The alleged “breach” here was scraping. The alleged “harm” here was a report that painted Twitter in an unflattering light and caused Twitter to purportedly lose advertising revenue. But while the harm might have been a downstream consequence of the breach, it did not stem directly from it.

For the CFAA claim, the rationale for dismissing X Corp.’s claim was nearly identical. Under the CFAA, to state a claim, one must allege a “loss” or damages of more than $5,000. Traditionally, this has been an easy threshold to meet.

Breyer focused on a lesser-known passage from the 2021 Van Buren Supreme Court opinion to dismiss Twitter’s CFAA claim.

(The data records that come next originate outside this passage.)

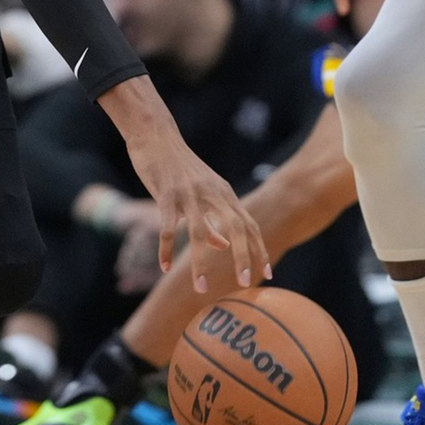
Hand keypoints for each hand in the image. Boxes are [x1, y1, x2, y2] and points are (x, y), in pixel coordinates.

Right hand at [124, 128, 270, 292]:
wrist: (157, 136)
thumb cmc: (180, 167)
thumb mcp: (203, 191)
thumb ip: (214, 219)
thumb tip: (224, 246)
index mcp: (224, 194)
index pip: (249, 225)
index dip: (259, 250)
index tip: (267, 274)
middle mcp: (212, 194)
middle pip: (235, 228)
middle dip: (243, 257)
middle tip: (246, 283)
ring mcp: (189, 195)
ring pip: (199, 233)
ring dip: (201, 263)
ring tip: (201, 288)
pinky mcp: (166, 195)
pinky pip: (166, 228)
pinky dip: (165, 250)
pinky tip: (164, 267)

CCDH argues that X Corp.’s loss allegations are inadequate because they are not losses from technical harms. That is indeed a requirement under the CFAA, as the Supreme Court held in Van Buren v. United States, 141 S. Ct. 1648, 1659–60 (2021). The Court explained that “[t]he term ‘loss’ . . . relates to costs caused by harm to computer data, programs, systems, or information services.” Despite X Corp.’s suggestion at the motion hearing that only damages must relate to “damage to the system,” the Court in Van Buren stated that both damages and loss under the CFAA “focus on technological harms—such as the corruption of files—of the type unauthorized users cause to computer systems and data,” Van Buren, 141 S. Ct. at 1660. It observed that “[l]imiting ‘damage’ and ‘loss’ in this way makes sense in a scheme ‘aimed at preventing the typical consequences of hacking.’” Id. (quoting Royal Truck & Trailer Sales & Serv., Inc. v. Kraft, 974 F.3d 756, 760 (6th Cir. 2020))….

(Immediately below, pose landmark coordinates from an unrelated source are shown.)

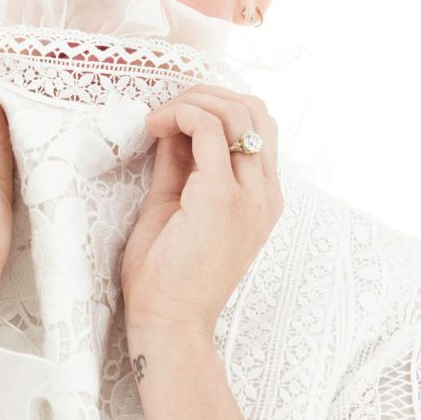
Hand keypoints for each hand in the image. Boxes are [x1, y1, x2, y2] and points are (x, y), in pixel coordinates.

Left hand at [121, 83, 283, 338]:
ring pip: (237, 112)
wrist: (167, 324)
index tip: (171, 118)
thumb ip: (180, 165)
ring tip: (157, 120)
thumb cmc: (167, 275)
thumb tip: (171, 126)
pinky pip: (210, 130)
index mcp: (261, 197)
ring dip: (193, 101)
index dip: (215, 107)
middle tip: (165, 111)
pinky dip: (182, 115)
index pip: (257, 126)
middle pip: (255, 110)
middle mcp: (265, 193)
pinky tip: (155, 127)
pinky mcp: (222, 198)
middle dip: (206, 95)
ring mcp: (249, 196)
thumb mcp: (175, 205)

X Corp.’s losses in connection with “attempting to conduct internal investigations in efforts to ascertain the nature and scope of CCDH’s unauthorized access to the data,” are not technological in nature. The data that CCDH accessed does not belong to X Corp., see Kaplan Decl. Ex. A at 13 (providing that users own their content and grant X Corp. “a worldwide, non-exclusive, royalty-free license”), and there is no allegation that it was corrupted, changed, or deleted. Moreover, the servers that CCDH accessed are not even X Corp.’s servers.

This seems simple and straightforward, and I agree with its reasoning. But it may also be a departure from prior precedent.

Notably, when viewed under the lens of this opinion and rationale, how would Power Ventures be decided if it were litigated today? Facebook v. Power Ventures involved a social media aggregator’s consensual use of its users’ Facebook passwords to access their Facebook accounts. The service that Power Ventures sold was a platform to manage multiple social media platforms together. Facebook objected and sent a cease-and-desist letter. According to the Ninth Circuit panel, after receiving a cease-and-desist letter, Power Ventures could not access Facebook accounts with “authorization” under the CFAA and was thus violating the CFAA, even though they still had authorization from Facebook’s users to access their accounts with shared credentials.

I don’t think Power Ventures caused any technological harm to Facebook’s computers or user data. I don’t think there were allegations in the case that user data was “corrupted, changed, or deleted.” It was accessed according to the stated preferences of users, but against Facebook’s wishes. That gave rise to a CFAA claim in 2016, and I can’t square that opinion with this one. Either the Power Ventures opinion is no longer good law or there is a way to reconcile the two opinions that is not obvious to me.

I think Power Ventures was wrongly decided, and so I think Breyer’s rationale is correct here. The CFAA isn’t for creating walled gardens; it’s to prevent harmful conduct caused by hacking. If the conduct isn’t a legally cognizable harm in the first place, it shouldn’t give rise to a CFAA claim.

There are many forms of scraping and unwanted access that are harmful, and those should still give rise to CFAA and breach of contract claims. But in instances like this, where we have a protective website that’s suing because a wealthy man’s feelings got hurt when the truth was told in a public forum, that should not be actionable under the law.